De zuilenmaatschappij die het land verdeeld had gehouden in een Protestantse, een Katholieke en een Humanistische gemeenschap werd ontmanteld. Nederland werd definitief een humanistische samenleving. Van preuts werd het libertijns en de godsdienst verdween als een dominante factor in het publieke leven. De economie werd gemoderniseerd. In plaats van landbouw werd de industrie een grote werkgever terwijl het dienstenverkeer, waaronder de handel en het transport, haar belangrijke plaats bleef houden. Zeescheepvaart verloor aan belang maar de binnenvaart en het wegtransport namen in omvang toe. Rotterdam en omgeving werden de economisch motor zoals later in de negentiger jaren de luchthaven Schiphol dat zou worden.
Van de zes oprichters van de Economische Gemeenschap was Nederland er een. Om onduidelijke redenen streefde ons land aanvankelijk tegelijkertijd naar toetreding van Groot Brittannië en naar een federale politieke structuur van de gemeenschap.
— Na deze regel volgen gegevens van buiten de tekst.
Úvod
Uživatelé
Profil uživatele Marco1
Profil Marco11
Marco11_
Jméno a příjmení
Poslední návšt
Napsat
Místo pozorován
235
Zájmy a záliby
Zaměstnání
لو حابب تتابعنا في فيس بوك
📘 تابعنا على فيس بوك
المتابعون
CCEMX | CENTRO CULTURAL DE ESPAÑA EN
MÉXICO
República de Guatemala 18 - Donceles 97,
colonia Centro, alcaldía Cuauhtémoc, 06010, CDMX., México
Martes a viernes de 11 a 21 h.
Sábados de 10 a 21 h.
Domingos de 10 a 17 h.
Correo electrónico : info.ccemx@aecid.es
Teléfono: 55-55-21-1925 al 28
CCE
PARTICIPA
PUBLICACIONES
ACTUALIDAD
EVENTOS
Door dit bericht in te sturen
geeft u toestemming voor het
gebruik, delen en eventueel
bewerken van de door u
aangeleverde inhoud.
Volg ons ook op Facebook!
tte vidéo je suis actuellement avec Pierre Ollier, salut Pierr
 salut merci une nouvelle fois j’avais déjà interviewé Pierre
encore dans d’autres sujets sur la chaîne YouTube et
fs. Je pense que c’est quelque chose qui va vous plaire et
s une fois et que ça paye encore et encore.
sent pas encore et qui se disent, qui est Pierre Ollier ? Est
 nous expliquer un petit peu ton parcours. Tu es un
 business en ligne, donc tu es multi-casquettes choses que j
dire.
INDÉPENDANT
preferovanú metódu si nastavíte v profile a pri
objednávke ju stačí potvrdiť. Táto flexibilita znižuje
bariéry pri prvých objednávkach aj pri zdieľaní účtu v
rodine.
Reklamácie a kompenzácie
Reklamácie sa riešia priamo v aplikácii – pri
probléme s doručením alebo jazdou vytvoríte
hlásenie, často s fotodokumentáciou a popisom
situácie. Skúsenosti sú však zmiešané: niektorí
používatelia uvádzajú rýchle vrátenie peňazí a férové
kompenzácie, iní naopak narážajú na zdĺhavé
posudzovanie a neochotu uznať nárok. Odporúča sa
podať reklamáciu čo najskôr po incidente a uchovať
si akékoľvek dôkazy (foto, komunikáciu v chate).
Deze twee doelstellingen waren niet tezamen te bereiken. Het is Groot Brittannië geworden, gelukkig maar. Een federaal Europa naar Amerikaans of Duits model zou Nederland weinig voordelen opleveren en haar unieke eigen cultuur in de verdrukking hebben gebracht
Nederland maakt nu deel uit van een Europa, dat een staatkundige vorm heeft gekregen die je sui generis zou kunnen noemen. Het ziet er naar uit dat we in Europa in een staatkundige periode leven als in de Nederlanden in de periode rond 1600, een volkomen eigen-soortelijke ontwikkeling. Wat het worden gaat weet nog niemand en een nieuwe naam zal er achteraf wel worden opgeplakt.
De nationale overheden met hun verouderde apparaten zijn waarschijnlijk on the way out, maar de naties blijven bestaan. Dat Nederland, met zijn nog steeds ideale geografische ligging hier nieuwe kansen krijgt staat wel vast. Dat het een moderner soort overheid nodig heeft om die ontwikkeling vorm te geven ook.